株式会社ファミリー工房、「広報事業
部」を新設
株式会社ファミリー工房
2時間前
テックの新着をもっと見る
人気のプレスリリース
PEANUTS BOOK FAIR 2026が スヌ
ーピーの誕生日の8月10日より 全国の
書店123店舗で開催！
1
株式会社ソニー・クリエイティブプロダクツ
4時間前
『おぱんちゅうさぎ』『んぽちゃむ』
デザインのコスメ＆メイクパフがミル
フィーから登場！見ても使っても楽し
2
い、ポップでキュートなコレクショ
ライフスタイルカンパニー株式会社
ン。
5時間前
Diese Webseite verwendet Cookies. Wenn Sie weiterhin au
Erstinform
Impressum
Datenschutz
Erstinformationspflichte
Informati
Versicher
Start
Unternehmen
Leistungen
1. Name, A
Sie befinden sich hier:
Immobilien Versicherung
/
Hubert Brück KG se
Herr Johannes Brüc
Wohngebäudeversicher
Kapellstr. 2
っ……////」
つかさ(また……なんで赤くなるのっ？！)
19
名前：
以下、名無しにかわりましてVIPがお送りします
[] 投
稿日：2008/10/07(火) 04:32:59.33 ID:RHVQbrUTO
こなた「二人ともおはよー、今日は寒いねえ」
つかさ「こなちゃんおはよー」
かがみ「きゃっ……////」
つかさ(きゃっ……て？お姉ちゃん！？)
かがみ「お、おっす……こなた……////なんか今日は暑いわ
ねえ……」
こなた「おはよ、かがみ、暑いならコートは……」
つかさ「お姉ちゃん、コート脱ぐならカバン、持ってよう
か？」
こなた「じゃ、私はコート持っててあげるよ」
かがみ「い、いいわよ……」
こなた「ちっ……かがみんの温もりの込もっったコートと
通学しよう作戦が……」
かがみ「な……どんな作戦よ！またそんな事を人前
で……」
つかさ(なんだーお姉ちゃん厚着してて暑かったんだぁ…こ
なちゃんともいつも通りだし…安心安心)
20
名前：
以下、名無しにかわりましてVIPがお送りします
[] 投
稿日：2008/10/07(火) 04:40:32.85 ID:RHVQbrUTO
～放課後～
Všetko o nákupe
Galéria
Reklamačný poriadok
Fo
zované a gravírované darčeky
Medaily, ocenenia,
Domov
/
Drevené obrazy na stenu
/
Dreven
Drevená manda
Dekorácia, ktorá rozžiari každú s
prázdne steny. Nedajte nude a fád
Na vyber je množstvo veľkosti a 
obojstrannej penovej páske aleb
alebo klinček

◆ Activity:
For this exercise, return every line from the data that holds the string "RHVQbrUTO".

◆ Reply to the exercise:
稿日：2008/10/07(火) 04:32:59.33 ID:RHVQbrUTO
稿日：2008/10/07(火) 04:40:32.85 ID:RHVQbrUTO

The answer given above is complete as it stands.